Happy tummy!

Today I am eternally grateful to Jon and Rachel for suggesting that we try the tasting menu at The Kitchin, Tom Kitchin’s Michelin-starred place down in Leith. We headed in last night at a slightly unusual 9:15pm and, well, let’s just say the rules of the food game have now changed forever.  Right now I’m kinda rushed and would need hours to do the whole thing justice so in the meantime I’m just going to tell you what we were treated to. I could just photograph the wee souvenir menu and post it instead but I want to actually write it by hand so I can relive every single mind-blowing course.

Oh, and we had a specially selected wine with each course. Fuck me. Wine never used to taste like that…

Chilled broccoli soup served with a blue cream cheese

Tartare of mackerel from Eyemouth, served with apple and cooked and raw beetroot from the Isle Of Arran

Razorfish (Spoots)
Razorfish from Arisaig, cooked to order and served with diced vegetables, chorizo and lemon confit (this one had squid in it too but the menu doesn’t mention it for some reason)

Pig’s Head & Scallop
Boned and rolled pig’s head, served with a hand-dived scallop from Orkney and a crispy ear salad

Poached wild turbot from Scrabster, served with ink pasta and a saffron and summer vegetable sauce (the sauce tasted like what you get on good sticky toffee pudding – shouldn’t work but it was outstanding!)

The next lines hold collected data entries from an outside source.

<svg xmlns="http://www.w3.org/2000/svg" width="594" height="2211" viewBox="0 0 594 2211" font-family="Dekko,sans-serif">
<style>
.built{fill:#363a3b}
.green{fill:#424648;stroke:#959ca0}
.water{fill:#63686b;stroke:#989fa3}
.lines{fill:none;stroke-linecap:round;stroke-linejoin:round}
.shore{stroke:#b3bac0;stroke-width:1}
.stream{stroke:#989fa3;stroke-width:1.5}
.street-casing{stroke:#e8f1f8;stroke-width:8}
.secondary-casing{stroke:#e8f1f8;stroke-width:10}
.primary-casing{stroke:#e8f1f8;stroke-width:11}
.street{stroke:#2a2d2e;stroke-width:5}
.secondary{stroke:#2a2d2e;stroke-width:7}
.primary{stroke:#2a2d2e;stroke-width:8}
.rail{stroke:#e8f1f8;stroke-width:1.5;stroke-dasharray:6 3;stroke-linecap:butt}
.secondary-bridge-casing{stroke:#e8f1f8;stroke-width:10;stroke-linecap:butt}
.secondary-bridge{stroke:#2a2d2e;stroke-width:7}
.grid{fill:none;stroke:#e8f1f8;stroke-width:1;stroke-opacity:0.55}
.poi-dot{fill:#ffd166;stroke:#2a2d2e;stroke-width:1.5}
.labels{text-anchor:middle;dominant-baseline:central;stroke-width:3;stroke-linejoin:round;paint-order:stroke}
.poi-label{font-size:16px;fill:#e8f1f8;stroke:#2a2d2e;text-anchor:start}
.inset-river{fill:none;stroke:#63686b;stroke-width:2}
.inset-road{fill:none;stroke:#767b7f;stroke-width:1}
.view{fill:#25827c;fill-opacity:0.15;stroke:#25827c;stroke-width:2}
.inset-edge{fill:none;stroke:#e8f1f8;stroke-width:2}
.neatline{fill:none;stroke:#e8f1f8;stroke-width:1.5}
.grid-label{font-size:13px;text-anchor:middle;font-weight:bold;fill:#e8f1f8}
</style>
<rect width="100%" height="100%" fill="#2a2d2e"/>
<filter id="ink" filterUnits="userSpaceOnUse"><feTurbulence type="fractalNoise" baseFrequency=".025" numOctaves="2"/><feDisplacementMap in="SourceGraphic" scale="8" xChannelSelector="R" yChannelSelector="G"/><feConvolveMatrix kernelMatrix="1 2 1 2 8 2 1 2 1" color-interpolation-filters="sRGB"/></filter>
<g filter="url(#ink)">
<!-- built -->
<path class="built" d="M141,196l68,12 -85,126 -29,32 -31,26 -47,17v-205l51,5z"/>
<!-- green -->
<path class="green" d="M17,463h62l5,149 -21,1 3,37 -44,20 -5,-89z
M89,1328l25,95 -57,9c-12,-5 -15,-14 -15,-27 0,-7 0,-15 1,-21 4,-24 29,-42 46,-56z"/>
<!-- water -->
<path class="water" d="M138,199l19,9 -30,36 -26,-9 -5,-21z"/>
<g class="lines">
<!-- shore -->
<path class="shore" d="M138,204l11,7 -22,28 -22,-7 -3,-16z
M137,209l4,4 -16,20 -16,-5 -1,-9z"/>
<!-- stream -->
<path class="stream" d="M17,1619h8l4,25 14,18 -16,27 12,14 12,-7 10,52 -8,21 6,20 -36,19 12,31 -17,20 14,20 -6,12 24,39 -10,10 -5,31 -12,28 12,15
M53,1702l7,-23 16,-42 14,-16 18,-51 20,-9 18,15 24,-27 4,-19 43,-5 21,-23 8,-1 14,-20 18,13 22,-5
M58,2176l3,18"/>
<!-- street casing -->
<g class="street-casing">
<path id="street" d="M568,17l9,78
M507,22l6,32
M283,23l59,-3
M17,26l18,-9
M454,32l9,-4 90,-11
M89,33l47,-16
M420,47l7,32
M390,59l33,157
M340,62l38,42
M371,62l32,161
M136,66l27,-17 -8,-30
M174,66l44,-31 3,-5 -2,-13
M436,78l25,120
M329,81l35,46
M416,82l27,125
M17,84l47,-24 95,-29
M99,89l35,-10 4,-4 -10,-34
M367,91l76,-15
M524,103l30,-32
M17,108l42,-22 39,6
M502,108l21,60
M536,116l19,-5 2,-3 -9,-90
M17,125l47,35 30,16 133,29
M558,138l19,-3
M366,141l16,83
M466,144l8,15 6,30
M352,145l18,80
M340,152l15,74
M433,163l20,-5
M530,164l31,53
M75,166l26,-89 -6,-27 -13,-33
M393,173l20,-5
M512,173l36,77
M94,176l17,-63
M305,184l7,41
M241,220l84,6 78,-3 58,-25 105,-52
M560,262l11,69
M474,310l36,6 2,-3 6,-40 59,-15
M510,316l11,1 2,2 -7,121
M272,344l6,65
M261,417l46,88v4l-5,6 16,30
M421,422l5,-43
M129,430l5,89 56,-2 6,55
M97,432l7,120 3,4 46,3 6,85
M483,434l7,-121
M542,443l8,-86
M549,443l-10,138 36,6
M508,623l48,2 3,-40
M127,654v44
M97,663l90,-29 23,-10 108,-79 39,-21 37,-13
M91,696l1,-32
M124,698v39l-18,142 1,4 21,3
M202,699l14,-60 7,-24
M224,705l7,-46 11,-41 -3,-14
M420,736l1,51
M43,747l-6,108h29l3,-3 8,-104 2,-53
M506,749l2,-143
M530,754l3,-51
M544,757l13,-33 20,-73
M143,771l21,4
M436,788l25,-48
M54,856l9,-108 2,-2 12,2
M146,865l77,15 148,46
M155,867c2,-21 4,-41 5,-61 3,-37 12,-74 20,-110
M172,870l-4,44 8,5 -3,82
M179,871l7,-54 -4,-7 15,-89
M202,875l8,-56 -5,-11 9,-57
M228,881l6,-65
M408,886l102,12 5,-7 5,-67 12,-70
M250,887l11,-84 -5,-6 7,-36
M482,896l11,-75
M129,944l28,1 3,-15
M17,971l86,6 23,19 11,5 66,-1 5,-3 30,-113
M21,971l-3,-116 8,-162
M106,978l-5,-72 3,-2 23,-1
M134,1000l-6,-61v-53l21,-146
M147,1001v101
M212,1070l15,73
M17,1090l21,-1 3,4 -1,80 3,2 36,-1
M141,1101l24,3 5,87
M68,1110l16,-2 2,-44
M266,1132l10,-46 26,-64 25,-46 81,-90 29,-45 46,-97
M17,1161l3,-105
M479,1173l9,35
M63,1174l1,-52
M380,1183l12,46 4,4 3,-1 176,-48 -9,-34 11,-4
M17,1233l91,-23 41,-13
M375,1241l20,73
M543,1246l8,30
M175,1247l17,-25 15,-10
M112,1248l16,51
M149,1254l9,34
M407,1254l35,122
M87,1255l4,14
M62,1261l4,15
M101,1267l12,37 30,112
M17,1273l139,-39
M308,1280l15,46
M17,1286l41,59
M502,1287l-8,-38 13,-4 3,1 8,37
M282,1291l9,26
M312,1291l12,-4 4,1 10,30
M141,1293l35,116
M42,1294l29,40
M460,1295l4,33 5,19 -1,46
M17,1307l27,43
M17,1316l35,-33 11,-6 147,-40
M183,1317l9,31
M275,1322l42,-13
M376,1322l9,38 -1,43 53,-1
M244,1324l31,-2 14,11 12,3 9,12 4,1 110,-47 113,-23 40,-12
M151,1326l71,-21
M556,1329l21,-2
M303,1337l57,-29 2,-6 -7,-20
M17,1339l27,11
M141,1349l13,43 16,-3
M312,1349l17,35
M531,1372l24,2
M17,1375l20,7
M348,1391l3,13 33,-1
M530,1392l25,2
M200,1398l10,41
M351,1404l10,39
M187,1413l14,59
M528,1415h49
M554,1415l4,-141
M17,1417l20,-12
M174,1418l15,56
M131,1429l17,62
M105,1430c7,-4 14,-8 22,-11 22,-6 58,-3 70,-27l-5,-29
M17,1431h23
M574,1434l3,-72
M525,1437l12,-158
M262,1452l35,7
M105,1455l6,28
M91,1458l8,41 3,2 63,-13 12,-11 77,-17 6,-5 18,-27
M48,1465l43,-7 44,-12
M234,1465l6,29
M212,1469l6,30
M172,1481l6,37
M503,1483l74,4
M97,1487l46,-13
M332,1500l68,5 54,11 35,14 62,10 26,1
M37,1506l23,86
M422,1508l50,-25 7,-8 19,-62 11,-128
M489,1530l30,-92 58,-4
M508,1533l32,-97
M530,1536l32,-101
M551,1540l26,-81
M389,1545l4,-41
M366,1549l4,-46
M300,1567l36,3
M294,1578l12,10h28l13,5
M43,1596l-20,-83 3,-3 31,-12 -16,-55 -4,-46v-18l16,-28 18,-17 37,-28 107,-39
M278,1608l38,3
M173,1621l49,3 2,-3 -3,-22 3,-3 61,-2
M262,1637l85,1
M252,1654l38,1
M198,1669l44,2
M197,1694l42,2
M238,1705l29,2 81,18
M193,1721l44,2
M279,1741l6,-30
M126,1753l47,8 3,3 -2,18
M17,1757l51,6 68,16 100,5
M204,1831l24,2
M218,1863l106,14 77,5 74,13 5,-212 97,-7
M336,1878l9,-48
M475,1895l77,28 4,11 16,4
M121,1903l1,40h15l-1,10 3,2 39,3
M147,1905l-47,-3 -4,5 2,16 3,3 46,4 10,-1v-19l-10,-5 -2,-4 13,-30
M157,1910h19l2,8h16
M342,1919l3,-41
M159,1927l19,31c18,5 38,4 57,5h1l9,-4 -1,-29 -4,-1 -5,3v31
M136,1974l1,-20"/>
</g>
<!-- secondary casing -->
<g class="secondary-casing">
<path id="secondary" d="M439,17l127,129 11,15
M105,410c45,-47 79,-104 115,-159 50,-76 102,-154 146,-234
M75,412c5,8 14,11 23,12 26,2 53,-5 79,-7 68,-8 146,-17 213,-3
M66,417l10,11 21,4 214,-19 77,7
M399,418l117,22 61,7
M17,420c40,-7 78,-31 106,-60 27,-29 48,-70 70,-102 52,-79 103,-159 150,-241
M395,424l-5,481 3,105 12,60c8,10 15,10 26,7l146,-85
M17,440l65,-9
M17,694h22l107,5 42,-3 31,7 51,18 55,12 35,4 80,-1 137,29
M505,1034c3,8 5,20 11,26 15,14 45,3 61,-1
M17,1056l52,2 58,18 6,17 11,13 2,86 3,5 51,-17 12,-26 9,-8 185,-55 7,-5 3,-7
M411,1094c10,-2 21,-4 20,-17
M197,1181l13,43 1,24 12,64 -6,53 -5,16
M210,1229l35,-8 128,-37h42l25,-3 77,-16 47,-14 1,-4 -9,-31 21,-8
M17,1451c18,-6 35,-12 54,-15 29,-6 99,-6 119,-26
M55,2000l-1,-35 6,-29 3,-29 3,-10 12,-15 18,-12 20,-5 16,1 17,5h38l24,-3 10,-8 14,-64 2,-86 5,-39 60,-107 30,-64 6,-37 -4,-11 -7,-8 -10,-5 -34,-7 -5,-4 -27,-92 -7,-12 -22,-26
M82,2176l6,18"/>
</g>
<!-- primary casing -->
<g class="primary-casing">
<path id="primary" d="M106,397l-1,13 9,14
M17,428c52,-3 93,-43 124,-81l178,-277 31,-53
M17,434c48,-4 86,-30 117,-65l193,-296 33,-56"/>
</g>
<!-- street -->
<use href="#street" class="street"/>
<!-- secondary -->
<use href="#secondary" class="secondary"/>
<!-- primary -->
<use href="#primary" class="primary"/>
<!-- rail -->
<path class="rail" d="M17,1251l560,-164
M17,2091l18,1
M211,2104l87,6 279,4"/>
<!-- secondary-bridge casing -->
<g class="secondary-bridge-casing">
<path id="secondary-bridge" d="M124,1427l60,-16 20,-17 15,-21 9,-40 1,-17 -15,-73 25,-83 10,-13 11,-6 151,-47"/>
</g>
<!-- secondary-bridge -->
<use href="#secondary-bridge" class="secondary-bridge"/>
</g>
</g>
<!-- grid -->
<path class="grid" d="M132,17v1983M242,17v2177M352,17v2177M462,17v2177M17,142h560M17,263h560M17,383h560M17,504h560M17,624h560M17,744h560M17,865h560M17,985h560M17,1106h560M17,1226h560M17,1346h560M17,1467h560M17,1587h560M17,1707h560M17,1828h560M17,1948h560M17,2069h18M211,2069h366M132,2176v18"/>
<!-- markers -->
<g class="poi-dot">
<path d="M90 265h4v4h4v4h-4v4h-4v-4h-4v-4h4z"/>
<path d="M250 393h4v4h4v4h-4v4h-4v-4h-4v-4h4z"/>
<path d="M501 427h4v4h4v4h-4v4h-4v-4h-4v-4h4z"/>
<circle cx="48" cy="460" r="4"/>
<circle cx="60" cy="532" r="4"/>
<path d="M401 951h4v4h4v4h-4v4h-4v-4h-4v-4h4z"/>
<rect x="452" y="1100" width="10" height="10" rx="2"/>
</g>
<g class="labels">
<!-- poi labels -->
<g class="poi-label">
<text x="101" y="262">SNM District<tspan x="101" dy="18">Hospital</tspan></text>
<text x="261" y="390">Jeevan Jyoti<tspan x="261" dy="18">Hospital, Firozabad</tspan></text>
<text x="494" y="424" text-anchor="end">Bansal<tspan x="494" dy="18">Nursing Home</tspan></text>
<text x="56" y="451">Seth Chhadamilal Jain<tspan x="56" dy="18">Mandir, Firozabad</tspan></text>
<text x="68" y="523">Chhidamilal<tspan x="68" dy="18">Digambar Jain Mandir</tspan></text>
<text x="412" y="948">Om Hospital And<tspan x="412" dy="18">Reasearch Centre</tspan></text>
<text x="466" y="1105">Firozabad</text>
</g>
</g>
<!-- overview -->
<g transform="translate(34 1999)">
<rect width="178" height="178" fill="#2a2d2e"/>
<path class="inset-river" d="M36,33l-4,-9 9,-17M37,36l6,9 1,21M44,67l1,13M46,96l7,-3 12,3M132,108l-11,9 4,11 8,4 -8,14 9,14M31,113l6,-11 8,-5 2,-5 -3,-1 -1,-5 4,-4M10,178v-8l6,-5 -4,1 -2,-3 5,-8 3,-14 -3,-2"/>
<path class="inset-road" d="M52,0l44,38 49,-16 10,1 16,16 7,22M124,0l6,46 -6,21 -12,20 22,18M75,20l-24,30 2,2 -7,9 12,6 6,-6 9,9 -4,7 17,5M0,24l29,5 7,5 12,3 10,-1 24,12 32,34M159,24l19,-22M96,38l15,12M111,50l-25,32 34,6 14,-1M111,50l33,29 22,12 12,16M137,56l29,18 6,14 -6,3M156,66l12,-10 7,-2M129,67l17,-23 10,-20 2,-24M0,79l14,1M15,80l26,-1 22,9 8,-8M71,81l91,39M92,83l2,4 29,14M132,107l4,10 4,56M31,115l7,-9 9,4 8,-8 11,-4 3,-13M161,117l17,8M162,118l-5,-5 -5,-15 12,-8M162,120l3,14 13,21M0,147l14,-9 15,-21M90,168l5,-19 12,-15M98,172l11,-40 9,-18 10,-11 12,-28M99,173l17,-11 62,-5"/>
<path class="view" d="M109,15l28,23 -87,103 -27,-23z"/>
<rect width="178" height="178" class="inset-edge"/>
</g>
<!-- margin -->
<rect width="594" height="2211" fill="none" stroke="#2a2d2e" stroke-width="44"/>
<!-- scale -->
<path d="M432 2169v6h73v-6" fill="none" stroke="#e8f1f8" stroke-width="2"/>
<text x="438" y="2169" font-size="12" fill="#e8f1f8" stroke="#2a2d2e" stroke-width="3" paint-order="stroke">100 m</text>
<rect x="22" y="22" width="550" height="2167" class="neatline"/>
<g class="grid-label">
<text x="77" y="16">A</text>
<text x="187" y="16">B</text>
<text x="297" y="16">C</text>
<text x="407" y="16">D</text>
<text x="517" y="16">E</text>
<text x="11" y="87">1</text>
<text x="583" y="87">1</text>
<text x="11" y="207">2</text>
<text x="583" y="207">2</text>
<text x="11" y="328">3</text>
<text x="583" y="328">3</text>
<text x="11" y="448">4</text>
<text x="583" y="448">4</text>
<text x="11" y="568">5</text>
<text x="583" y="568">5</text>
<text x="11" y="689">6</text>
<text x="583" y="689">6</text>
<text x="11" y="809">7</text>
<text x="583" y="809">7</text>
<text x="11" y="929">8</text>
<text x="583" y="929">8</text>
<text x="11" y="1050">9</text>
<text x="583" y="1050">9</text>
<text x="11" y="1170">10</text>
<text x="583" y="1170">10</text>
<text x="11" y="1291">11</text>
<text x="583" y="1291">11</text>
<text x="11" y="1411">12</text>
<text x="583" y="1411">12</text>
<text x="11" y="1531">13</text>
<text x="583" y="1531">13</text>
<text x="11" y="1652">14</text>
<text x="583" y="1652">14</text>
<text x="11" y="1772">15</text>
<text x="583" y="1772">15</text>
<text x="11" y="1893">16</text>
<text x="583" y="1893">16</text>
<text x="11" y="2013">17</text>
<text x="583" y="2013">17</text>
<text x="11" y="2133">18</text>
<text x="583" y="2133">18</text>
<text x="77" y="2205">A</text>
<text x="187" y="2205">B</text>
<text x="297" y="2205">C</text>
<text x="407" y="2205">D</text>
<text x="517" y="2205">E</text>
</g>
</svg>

Rump of lamb from Dornoch, served with roasted artichoke, stuffed tomato and garlic confit

A selection of Scottish and French cheeses served from the trolley (this was optional and I almost passed it up, sooooo glad I didn’t)

Hibiscus panacotta served with creme fraiche sorbet and a redcurrant consomme

To top it all off I had some delicious peppermint tea accompanied by a selection of petits fours, all of which were obviously amazing. From now on every single meal I have is going to be compared to this and will inevitably come up wanting.

So there you have it. My name is Kitchin, cook of cooks. Look on my food ye mighty and despair…

(More regular posting to resume once I get back to Thailand in a few days, honest.)